So, today on the podcast, we’re going there and talking about how to negotiate these hard times successfully, as a couple. I’ve invited a couple of Growing Self experts to lend their expertise on how to get through hard times, together. 

Master marriage counselor, couples therapist, and relationship coach Meagan T., MA, LMFT will be sharing her best relationship advice to help you both have greater empathy and compassion for each other when the chips are down. 

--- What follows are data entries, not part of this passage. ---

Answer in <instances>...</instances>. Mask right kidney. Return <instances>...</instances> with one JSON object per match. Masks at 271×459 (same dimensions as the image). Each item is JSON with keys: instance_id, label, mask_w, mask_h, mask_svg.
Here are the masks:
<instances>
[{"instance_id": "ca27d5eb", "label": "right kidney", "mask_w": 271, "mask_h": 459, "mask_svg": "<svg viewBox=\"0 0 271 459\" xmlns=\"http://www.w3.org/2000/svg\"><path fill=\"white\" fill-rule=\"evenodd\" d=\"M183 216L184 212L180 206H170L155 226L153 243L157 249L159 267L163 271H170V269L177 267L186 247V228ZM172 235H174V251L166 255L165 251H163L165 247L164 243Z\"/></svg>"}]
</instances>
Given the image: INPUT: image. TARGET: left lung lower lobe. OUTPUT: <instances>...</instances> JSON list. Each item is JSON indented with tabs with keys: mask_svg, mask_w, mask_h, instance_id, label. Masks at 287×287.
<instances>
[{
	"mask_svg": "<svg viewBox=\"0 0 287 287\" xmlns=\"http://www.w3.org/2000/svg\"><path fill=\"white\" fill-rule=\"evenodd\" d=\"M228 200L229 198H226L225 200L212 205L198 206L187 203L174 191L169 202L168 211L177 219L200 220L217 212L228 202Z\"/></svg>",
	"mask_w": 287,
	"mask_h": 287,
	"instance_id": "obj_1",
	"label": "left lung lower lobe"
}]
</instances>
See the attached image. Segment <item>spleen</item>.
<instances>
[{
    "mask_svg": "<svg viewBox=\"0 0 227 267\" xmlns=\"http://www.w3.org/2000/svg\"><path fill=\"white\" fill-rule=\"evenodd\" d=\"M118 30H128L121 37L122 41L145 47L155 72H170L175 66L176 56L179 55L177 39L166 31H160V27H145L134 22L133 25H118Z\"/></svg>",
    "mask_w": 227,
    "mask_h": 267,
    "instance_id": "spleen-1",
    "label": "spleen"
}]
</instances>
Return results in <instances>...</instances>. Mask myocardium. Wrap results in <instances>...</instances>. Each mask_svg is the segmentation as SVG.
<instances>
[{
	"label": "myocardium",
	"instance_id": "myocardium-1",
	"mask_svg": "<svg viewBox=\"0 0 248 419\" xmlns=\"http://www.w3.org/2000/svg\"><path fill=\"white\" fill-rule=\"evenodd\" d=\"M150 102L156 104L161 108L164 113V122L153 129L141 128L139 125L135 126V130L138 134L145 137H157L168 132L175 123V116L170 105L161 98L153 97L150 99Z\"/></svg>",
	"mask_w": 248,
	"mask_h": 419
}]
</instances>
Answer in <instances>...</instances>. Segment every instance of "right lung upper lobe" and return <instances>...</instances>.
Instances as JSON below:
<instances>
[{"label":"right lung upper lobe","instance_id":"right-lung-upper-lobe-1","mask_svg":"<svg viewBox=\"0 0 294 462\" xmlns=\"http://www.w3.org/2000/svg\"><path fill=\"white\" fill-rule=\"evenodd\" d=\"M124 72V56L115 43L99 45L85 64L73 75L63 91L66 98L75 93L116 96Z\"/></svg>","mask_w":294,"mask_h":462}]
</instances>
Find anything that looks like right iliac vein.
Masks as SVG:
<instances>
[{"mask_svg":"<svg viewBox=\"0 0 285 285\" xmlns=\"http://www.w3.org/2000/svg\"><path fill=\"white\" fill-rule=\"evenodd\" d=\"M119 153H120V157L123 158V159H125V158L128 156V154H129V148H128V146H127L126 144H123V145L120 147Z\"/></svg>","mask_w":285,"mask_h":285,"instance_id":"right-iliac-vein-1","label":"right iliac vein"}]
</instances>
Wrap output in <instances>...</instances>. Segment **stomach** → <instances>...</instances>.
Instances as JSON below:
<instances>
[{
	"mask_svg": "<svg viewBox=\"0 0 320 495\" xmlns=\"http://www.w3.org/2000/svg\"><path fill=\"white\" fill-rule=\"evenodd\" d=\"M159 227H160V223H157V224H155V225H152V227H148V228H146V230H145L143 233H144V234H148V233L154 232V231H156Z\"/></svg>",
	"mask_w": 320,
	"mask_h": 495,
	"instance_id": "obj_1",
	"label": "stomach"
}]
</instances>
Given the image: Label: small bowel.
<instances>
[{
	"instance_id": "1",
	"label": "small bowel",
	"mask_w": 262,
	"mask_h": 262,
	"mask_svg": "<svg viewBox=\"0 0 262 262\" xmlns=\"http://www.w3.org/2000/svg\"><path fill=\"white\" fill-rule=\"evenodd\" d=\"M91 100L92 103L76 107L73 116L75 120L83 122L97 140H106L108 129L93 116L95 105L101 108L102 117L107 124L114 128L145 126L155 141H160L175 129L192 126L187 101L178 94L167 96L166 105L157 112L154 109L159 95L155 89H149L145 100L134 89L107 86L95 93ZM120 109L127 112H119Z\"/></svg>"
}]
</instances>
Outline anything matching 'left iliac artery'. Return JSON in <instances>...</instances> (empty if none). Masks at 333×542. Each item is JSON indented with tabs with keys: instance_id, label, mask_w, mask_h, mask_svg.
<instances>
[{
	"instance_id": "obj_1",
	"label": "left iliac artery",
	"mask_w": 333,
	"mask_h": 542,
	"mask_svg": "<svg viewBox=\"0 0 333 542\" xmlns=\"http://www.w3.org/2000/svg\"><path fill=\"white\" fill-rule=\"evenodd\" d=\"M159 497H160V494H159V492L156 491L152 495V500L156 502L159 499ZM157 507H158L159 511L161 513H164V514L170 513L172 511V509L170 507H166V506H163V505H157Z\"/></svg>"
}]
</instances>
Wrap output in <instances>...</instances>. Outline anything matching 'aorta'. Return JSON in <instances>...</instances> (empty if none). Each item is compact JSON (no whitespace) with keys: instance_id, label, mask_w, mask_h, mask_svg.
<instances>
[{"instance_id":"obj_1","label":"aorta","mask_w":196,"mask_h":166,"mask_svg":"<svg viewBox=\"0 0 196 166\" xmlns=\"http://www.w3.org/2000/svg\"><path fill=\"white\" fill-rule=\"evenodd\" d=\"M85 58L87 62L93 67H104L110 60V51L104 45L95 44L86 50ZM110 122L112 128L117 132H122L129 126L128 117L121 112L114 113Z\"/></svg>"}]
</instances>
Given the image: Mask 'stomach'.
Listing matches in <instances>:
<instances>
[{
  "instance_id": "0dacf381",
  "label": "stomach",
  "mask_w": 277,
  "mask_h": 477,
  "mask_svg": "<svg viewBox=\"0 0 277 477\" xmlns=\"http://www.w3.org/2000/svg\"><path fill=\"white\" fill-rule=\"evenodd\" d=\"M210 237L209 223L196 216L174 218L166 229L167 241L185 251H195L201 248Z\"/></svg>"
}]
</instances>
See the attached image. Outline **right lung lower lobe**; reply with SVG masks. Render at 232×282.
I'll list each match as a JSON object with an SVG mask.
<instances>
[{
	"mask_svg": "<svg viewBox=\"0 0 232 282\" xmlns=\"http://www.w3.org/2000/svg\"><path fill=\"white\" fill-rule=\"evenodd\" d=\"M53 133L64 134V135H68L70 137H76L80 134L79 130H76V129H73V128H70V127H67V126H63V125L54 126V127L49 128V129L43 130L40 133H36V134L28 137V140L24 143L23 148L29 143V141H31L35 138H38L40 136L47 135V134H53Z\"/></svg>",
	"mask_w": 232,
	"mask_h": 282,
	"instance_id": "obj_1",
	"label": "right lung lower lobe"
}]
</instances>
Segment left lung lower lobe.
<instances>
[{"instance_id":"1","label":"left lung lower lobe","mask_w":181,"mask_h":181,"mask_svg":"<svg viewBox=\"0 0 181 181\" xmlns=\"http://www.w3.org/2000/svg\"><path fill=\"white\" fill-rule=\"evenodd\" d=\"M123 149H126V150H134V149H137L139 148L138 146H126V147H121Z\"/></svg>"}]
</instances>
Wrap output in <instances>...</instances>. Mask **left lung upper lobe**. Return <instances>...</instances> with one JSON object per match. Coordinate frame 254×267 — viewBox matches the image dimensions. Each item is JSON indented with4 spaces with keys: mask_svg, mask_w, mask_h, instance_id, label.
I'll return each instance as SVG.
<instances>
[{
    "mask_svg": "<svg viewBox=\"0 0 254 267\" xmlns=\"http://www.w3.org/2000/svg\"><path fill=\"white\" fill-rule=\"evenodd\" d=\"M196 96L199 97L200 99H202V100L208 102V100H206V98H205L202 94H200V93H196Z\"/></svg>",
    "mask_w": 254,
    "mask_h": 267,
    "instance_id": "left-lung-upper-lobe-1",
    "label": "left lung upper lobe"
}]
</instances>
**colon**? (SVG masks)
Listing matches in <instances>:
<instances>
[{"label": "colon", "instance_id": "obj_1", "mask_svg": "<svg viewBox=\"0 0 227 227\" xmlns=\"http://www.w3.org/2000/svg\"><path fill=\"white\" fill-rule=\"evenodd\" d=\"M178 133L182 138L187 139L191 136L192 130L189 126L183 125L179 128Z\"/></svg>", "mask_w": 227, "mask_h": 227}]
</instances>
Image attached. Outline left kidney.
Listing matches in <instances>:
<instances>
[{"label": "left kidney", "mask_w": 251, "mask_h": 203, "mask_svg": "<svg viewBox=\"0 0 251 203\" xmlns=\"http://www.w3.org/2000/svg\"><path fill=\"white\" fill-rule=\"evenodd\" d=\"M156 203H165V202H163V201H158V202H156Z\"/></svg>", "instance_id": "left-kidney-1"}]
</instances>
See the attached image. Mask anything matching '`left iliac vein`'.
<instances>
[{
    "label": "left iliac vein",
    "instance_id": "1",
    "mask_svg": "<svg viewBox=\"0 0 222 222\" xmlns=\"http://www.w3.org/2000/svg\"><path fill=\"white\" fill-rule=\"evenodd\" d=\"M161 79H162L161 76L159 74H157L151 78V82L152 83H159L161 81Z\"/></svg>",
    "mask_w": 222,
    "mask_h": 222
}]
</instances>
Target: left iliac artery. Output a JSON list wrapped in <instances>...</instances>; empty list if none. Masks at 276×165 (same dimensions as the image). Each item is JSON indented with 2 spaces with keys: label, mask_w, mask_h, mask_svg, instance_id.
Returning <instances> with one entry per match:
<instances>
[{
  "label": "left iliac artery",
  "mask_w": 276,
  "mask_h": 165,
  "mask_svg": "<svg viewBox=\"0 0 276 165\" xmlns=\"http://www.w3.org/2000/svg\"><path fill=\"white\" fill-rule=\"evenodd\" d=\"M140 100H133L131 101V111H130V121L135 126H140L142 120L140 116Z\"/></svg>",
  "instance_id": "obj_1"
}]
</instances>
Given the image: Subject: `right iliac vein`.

She’ll be discussing communication strategies you can use to stay connected through hard times, and also some tips for how to support each other as individuals around things like illness, grief, and death.

Supporting Each Other Through Infertility and Pregnancy Loss

Meagan is also sharing her insight on how to cope with infertility, as a couple. 

Millions of couples, across the US deal privately with the pain of infertility, miscarriage, and pregnancy loss. The stress of infertility treatment and the grief of disappointment can take a toll on couples. 

Meagan speaks about how you can support each other emotionally on your journey towards building a family.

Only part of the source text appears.